# Work instruction:
Here are records with pictures in them. Copy all of them exactly and leave the pictures out.

# Supplied records:

··········

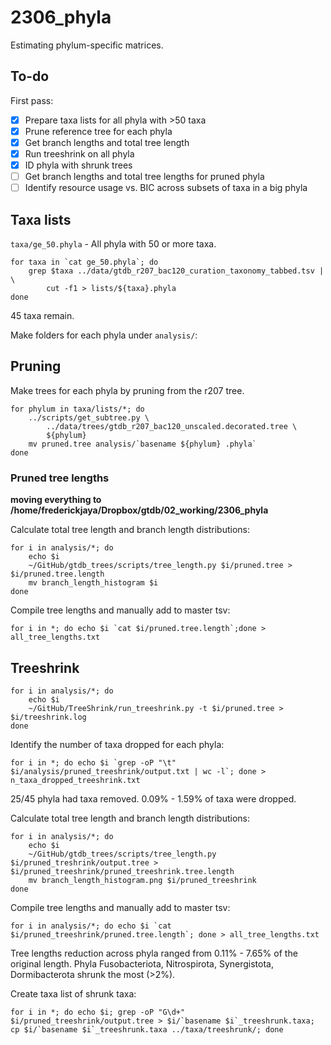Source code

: # 2306_phyla  

Estimating phylum-specific matrices.  

## To-do  

First pass:  
- [x] Prepare taxa lists for all phyla with >50 taxa  
- [x] Prune reference tree for each phyla   
- [x] Get branch lengths and total tree length  
- [x] Run treeshrink on all phyla  
- [x] ID phyla with shrunk trees  
- [ ] Get branch lengths and total tree lengths for pruned phyla   
- [ ] Identify resource usage vs. BIC across subsets of taxa in a big phyla  

## Taxa lists  
`taxa/ge_50.phyla` - All phyla with 50 or more taxa.  

```  
for taxa in `cat ge_50.phyla`; do
	grep $taxa ../data/gtdb_r207_bac120_curation_taxonomy_tabbed.tsv | \
		cut -f1 > lists/${taxa}.phyla
done
```  

45 taxa remain.  

Make folders for each phyla under `analysis/`:  

## Pruning  

Make trees for each phyla by pruning from the r207 tree.  

```  
for phylum in taxa/lists/*; do
	../scripts/get_subtree.py \
		../data/trees/gtdb_r207_bac120_unscaled.decorated.tree \
		${phylum}
	mv pruned.tree analysis/`basename ${phylum} .phyla`
done
```

### Pruned tree lengths

**moving everything to /home/frederickjaya/Dropbox/gtdb/02_working/2306_phyla**  

Calculate total tree length and branch length distributions:  
```
for i in analysis/*; do  
	echo $i  
	~/GitHub/gtdb_trees/scripts/tree_length.py $i/pruned.tree > $i/pruned.tree.length
	mv branch_length_histogram $i
done 
```  

Compile tree lengths and manually add to master tsv:  
```
for i in *; do echo $i `cat $i/pruned.tree.length`;done > all_tree_lengths.txt
```  

## Treeshrink  

```
for i in analysis/*; do 
	echo $i
	~/GitHub/TreeShrink/run_treeshrink.py -t $i/pruned.tree > $i/treeshrink.log
done
``` 

Identify the number of taxa dropped for each phyla:  
```
for i in *; do echo $i `grep -oP "\t" $i/analysis/pruned_treeshrink/output.txt | wc -l`; done > n_taxa_dropped_treeshrink.txt
```  

25/45 phyla had taxa removed. 0.09% - 1.59% of taxa were dropped.  

Calculate total tree length and branch length distributions:  
```
for i in analysis/*; do  
	echo $i
	~/GitHub/gtdb_trees/scripts/tree_length.py $i/pruned_treshrink/output.tree > $i/pruned_treeshrink/pruned_treeshrink.tree.length
	mv branch_length_histogram.png $i/pruned_treeshrink
done 
```  

Compile tree lengths and manually add to master tsv:  
```
for i in analysis/*; do echo $i `cat $i/pruned_treeshrink/pruned.tree.length`; done > all_tree_lengths.txt
```  

Tree lengths reduction across phyla ranged from 0.11% - 7.65% of the original length. Phyla Fusobacteriota, Nitrospirota, Synergistota, Dormibacterota shrunk the most (>2%).  

Create taxa list of shrunk taxa:  
```
for i in *; do echo $i; grep -oP "G\d+" $i/pruned_treeshrink/output.tree > $i/`basename $i`_treeshrunk.taxa; cp $i/`basename $i`_treeshrunk.taxa ../taxa/treeshrunk/; done
```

··········

# Answer section:
Source code

: # 2306_phyla  

Estimating phylum-specific matrices.  

## To-do  

First pass:  
- [x] Prepare taxa lists for all phyla with >50 taxa  
- [x] Prune reference tree for each phyla   
- [x] Get branch lengths and total tree length  
- [x] Run treeshrink on all phyla  
- [x] ID phyla with shrunk trees  
- [ ] Get branch lengths and total tree lengths for pruned phyla   
- [ ] Identify resource usage vs. BIC across subsets of taxa in a big phyla  

## Taxa lists  
`taxa/ge_50.phyla` - All phyla with 50 or more taxa.  

```  
for taxa in `cat ge_50.phyla`; do
	grep $taxa ../data/gtdb_r207_bac120_curation_taxonomy_tabbed.tsv | \
		cut -f1 > lists/${taxa}.phyla
done
```  

45 taxa remain.  

Make folders for each phyla under `analysis/`:  

## Pruning  

Make trees for each phyla by pruning from the r207 tree.  

```  
for phylum in taxa/lists/*; do
	../scripts/get_subtree.py \
		../data/trees/gtdb_r207_bac120_unscaled.decorated.tree \
		${phylum}
	mv pruned.tree analysis/`basename ${phylum} .phyla`
done
```

### Pruned tree lengths

**moving everything to /home/frederickjaya/Dropbox/gtdb/02_working/2306_phyla**  

Calculate total tree length and branch length distributions:  
```
for i in analysis/*; do  
	echo $i  
	~/GitHub/gtdb_trees/scripts/tree_length.py $i/pruned.tree > $i/pruned.tree.length
	mv branch_length_histogram $i
done 
```  

Compile tree lengths and manually add to master tsv:  
```
for i in *; do echo $i `cat $i/pruned.tree.length`;done > all_tree_lengths.txt
```  

## Treeshrink  

```
for i in analysis/*; do 
	echo $i
	~/GitHub/TreeShrink/run_treeshrink.py -t $i/pruned.tree > $i/treeshrink.log
done
``` 

Identify the number of taxa dropped for each phyla:  
```
for i in *; do echo $i `grep -oP "\t" $i/analysis/pruned_treeshrink/output.txt | wc -l`; done > n_taxa_dropped_treeshrink.txt
```  

25/45 phyla had taxa removed. 0.09% - 1.59% of taxa were dropped.  

Calculate total tree length and branch length distributions:  
```
for i in analysis/*; do  
	echo $i
	~/GitHub/gtdb_trees/scripts/tree_length.py $i/pruned_treshrink/output.tree > $i/pruned_treeshrink/pruned_treeshrink.tree.length
	mv branch_length_histogram.png $i/pruned_treeshrink
done 
```  

Compile tree lengths and manually add to master tsv:  
```
for i in analysis/*; do echo $i `cat $i/pruned_treeshrink/pruned.tree.length`; done > all_tree_lengths.txt
```  

Tree lengths reduction across phyla ranged from 0.11% - 7.65% of the original length. Phyla Fusobacteriota, Nitrospirota, Synergistota, Dormibacterota shrunk the most (>2%).  

Create taxa list of shrunk taxa:  
```
for i in *; do echo $i; grep -oP "G\d+" $i/pruned_treeshrink/output.tree > $i/`basename $i`_treeshrunk.taxa; cp $i/`basename $i`_treeshrunk.taxa ../taxa/treeshrunk/; done
```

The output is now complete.